In March 2020, Miami City Ballet’s Nathalia Arja landed the promotion of her dreams. As the curtain closed on the company’s final performance of Firebird, artistic director Lourdes Lopez took Arja’s hand and told her she was now a principal dancer. “I was in shock,” she says. “It was such a loving moment.”
Then, seemingly just as quickly, COVID sent MCB—and the country—into lockdown, and Arja spent the next several months training from home, eager to return to the stage and make her principal debut, which she did nearly nine months later.
Arja was born in Rio de Janeiro to two ballet dancers. Her mother, Alice Arja, owned her own school, Escola de Dança Alice Arja, where Nathalia’s training began at 5 years old. She danced with her mother’s ballet company, Companhia de ballet do Rio de Janeiro, for one year, but by 15, her mom felt it was time for her to seek training outside of the country.
“Unfortunately, the arts are not very supported in Brazil,” Arja says. “So, we made an audition video and sent it to five schools around the world.” One week later, each of the schools replied saying they wanted her to join their program. Miami City Ballet School felt like the best fit for her, so she moved to Miami with hopes of one day joining the company. After some fine-tuning while in school, Arja became an apprentice in 2009, and was promoted to the corps de ballet in 2011, soloist in 2014 and principal soloist in 2016.
Though the pandemic delayed Arja’s debut as a principal, Miami City Ballet was able to perform The Nutcracker on an outdoor stage in December. “It was like we were birds being set free,” Arja says. Since then, the company has been back in action (with masks, of course), and in November 2021, they will make their official return to an indoor stage at the Kennedy Center in Washington, DC.
Here, Arja opens up about her biggest technique hurdle, the worst advice she ever got as a student and the biggest turning point in her training.
On her biggest technical hurdle:
“I remember when we would get to the jumping part of Balanchine class, I was amazed by the other dancers’ speed, how quiet they were, how they used their toes for landing and taking off, and the coordination of their legs and arms. For me that was so challenging, because in Vaganova we aren’t trained to dance fast in allégro—it’s more mellow. Being in class every day and consistently working in that fast movement helped me improve. I had to tell myself not to cheat, but to consistently do the steps the way they are supposed to be done so that my body could process it into muscle memory.”

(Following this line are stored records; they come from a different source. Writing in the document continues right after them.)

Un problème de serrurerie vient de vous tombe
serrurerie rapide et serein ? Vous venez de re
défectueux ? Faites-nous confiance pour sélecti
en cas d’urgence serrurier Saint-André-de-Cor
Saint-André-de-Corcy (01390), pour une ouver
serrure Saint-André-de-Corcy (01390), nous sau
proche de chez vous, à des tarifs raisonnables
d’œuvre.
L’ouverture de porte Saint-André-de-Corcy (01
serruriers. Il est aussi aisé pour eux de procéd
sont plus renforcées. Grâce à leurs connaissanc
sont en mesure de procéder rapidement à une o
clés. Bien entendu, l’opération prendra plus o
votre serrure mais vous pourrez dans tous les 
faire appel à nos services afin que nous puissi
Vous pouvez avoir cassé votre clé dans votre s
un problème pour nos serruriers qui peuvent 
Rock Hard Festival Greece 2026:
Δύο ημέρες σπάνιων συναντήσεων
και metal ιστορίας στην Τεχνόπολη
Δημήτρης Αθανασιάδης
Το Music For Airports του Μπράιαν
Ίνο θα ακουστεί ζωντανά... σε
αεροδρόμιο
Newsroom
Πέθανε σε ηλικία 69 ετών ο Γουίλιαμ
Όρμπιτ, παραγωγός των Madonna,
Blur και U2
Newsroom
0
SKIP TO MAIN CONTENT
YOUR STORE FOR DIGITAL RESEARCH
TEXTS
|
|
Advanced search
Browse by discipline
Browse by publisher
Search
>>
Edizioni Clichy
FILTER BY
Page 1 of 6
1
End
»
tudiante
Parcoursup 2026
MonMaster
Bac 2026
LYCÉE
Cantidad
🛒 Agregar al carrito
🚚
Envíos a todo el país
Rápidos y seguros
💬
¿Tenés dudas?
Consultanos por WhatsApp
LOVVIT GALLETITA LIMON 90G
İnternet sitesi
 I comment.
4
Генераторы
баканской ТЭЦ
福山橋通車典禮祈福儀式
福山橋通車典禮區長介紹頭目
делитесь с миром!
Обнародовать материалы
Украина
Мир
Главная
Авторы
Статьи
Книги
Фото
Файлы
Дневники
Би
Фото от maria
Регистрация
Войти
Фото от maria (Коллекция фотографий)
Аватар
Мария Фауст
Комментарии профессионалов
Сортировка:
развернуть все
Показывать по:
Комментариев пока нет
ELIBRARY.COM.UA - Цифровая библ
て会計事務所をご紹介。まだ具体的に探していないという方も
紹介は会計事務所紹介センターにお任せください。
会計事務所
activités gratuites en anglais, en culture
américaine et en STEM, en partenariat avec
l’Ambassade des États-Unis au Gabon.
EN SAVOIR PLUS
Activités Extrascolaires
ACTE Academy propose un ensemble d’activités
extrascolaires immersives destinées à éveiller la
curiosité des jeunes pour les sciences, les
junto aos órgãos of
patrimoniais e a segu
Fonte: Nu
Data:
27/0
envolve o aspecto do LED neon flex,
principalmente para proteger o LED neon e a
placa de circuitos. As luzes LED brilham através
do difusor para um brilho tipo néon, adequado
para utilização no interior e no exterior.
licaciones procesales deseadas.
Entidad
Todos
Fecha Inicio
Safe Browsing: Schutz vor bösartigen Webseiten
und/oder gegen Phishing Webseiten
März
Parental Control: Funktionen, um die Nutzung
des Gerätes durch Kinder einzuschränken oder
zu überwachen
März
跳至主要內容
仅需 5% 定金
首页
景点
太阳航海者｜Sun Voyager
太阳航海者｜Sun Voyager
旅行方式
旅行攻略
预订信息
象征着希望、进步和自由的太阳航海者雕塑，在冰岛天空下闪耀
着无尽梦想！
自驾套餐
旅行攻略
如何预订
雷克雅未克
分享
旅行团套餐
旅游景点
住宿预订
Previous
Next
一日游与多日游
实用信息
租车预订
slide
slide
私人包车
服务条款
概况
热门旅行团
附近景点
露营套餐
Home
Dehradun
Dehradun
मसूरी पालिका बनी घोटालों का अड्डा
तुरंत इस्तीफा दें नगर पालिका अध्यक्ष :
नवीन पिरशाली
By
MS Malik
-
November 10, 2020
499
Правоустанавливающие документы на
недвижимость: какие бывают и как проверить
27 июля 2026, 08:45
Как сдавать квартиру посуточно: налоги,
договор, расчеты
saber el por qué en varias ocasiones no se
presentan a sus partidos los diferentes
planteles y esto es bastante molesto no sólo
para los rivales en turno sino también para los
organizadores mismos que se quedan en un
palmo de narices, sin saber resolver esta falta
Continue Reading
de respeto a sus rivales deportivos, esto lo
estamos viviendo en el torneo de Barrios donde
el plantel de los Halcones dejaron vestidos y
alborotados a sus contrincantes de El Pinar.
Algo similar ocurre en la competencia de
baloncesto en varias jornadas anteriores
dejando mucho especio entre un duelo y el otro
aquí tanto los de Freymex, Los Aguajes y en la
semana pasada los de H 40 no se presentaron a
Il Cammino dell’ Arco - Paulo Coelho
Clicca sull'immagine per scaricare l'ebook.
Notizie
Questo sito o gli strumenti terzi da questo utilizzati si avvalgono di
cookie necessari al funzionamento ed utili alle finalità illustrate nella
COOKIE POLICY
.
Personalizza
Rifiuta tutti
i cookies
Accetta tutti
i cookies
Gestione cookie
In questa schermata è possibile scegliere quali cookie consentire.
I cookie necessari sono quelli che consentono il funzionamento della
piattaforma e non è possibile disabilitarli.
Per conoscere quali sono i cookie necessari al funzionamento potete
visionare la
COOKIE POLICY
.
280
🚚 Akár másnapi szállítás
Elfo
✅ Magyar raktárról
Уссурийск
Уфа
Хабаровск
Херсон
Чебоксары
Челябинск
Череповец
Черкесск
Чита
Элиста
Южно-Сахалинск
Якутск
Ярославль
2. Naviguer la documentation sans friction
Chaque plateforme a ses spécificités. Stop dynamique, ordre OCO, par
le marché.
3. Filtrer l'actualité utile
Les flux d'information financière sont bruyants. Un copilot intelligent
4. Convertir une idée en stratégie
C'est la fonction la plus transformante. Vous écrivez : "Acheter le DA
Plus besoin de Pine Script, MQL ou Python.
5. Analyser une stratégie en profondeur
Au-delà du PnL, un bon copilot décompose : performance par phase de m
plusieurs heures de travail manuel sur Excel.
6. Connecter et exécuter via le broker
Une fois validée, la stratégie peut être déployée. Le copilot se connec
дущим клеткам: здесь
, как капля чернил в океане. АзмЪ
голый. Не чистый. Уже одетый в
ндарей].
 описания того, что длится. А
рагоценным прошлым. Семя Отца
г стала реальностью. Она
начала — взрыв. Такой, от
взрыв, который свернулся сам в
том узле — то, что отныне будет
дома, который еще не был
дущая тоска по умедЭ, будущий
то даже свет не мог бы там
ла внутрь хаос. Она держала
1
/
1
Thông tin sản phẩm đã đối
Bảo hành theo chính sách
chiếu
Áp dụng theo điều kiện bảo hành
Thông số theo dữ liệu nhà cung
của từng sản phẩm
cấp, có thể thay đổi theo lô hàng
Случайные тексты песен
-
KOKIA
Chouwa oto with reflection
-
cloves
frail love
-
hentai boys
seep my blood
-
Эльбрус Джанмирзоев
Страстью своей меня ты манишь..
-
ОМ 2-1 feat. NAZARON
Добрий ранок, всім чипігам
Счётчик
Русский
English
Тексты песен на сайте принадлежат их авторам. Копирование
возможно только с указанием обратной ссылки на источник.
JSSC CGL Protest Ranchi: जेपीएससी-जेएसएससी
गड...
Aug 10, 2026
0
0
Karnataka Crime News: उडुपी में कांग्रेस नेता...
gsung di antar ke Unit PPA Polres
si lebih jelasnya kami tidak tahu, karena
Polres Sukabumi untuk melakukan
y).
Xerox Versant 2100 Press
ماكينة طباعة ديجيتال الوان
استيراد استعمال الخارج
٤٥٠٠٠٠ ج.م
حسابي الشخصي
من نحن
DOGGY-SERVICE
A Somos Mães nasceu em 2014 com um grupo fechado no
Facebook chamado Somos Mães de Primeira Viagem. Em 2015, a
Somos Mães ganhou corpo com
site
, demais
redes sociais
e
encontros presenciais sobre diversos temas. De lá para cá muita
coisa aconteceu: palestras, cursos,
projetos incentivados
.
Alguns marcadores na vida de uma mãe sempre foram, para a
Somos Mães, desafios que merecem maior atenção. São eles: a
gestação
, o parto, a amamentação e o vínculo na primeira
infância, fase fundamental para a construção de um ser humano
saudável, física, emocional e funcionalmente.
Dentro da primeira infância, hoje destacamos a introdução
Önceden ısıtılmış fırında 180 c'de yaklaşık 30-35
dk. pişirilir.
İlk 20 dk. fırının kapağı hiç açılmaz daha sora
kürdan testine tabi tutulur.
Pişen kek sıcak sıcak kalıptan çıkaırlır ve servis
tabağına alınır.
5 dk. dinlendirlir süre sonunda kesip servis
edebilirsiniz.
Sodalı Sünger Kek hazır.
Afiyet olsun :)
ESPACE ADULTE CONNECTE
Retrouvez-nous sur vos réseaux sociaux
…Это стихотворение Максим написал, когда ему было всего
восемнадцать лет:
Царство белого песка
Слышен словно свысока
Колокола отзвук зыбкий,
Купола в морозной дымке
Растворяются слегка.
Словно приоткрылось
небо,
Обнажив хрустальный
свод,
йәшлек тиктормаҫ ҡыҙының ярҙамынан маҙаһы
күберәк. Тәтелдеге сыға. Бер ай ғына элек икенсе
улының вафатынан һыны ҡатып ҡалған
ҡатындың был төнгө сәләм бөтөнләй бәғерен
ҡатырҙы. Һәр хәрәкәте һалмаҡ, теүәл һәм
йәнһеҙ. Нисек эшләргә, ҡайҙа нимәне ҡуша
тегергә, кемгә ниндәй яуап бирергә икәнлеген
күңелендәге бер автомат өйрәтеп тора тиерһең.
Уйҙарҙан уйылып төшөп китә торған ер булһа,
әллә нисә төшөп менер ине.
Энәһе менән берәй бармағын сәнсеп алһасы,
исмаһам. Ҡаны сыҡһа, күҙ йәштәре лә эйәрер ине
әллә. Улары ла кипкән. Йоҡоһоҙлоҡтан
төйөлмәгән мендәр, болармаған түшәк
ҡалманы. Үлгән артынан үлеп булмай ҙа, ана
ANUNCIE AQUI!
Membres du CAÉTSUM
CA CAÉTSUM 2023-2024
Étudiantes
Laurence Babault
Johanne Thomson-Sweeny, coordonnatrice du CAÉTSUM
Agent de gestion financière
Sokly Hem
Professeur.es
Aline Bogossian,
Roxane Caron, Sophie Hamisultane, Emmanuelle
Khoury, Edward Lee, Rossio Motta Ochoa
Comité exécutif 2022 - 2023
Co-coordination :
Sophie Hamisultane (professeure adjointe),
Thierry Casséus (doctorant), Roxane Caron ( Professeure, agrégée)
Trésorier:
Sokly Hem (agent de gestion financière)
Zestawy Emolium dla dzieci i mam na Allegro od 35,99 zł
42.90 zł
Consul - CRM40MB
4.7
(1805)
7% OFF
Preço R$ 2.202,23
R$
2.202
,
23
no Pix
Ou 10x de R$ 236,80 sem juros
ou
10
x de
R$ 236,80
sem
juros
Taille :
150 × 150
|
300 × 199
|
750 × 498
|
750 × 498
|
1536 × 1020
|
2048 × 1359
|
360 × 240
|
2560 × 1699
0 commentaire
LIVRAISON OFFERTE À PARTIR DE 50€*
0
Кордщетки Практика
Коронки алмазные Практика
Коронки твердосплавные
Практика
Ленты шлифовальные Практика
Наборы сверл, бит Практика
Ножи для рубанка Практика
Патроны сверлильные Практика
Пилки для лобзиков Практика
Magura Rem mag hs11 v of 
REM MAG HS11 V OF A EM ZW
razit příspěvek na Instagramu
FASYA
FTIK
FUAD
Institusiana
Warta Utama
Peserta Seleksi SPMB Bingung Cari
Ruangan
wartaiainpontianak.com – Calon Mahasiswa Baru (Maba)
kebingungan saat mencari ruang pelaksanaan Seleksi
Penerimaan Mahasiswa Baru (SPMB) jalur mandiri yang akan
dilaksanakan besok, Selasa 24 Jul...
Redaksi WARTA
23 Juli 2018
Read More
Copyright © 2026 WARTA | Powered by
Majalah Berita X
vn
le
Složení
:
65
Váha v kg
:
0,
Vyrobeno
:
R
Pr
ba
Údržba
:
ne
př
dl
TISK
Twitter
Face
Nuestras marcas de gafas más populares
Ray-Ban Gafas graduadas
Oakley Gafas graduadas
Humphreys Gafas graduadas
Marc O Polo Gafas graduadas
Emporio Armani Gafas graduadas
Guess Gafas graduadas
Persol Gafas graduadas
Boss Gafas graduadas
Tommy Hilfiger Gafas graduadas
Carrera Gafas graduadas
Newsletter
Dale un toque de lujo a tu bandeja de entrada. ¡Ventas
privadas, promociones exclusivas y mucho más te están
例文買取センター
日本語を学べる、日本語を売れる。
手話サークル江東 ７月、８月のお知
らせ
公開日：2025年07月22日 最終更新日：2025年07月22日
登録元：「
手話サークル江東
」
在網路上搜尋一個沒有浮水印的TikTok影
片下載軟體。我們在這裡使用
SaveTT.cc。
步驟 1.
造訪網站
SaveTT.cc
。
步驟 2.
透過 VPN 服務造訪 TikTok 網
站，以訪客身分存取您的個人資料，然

What she’s currently working on in class:
“I have long arms, and I’m always working on fully using them. Arms are the most important part of dancing because they shape everything else. I constantly remind myself to bend them, and make them soft and beautiful. I hate when I see videos of myself where they look like two stiff things.”
The biggest turning point in her dance training:
“When I arrived at Miami City Ballet’s school in 2008, I started in Level 8, which included Russian class in the afternoon. A couple months later I was advanced to take the morning Balanchine class with Carter Alexander, as well. Between the two I really transformed as a dancer. Carter basically told me to forget everything I knew previously—from plié to allégro, everything was different. I’m so glad I had the Vaganova foundation and Balanchine decoration for my dance training.”
The worst advice she ever received as a student:
“To try to be better than someone else. I disagree completely. I am shaped the way I am. My legs go up until a certain point. I shouldn’t compare myself to the way someone else is shaped. Use what God gave you to be your best. My mom always said, ‘Be like a horse, only look forward. Don’t look from side to side.’”
Her advice for teachers:
“Each dancer is gifted with something special to offer. Be consistent and push your students in a healthy way. Challenge them, but always make sure they know you believe in them.”